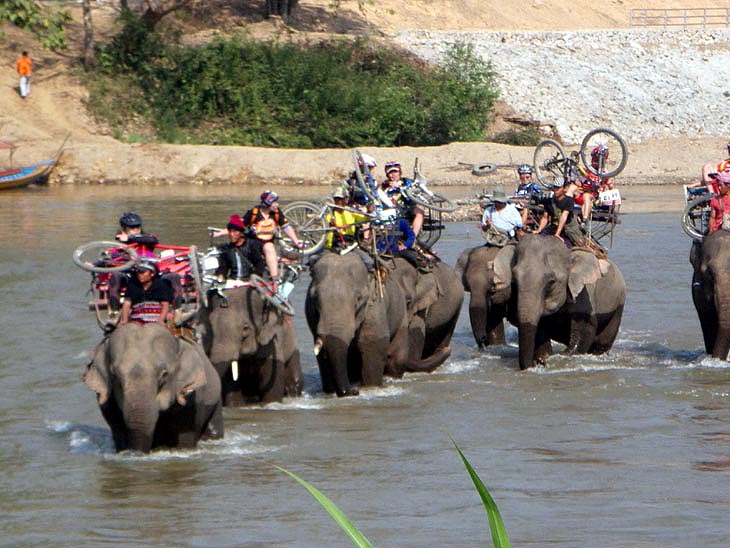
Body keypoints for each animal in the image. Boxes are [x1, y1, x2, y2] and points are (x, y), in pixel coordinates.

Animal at [302, 250, 410, 396]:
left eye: (358, 299)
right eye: (315, 298)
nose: (354, 391)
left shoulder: (374, 307)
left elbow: (372, 344)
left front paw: (369, 388)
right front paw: (330, 392)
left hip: (401, 316)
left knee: (397, 359)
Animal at [492, 233, 628, 370]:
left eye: (551, 282)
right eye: (514, 280)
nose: (540, 363)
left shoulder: (584, 295)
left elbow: (587, 328)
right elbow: (540, 331)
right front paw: (544, 356)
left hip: (618, 304)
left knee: (602, 342)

* Work to complete *
Please quote the lines of the material, beginning with the first and ending with the one that contains "right elbow: (540, 331)", exactly as written and without any pictures.

* Exercise output *
Body keypoints for each animal in the image. Boxes are [x1, y1, x2, y2] and points are (x, y), in pixel coordinates.

Animal at [302, 250, 410, 396]:
left eye: (358, 299)
right eye: (315, 298)
nose: (354, 391)
left shoulder: (374, 307)
left elbow: (372, 344)
left front paw: (369, 388)
right front paw: (330, 392)
left hip: (401, 316)
left knee: (397, 359)
Animal at [492, 233, 628, 370]:
left eye: (551, 282)
right eye: (514, 280)
nose: (540, 363)
left shoulder: (584, 295)
left elbow: (587, 328)
right elbow: (540, 331)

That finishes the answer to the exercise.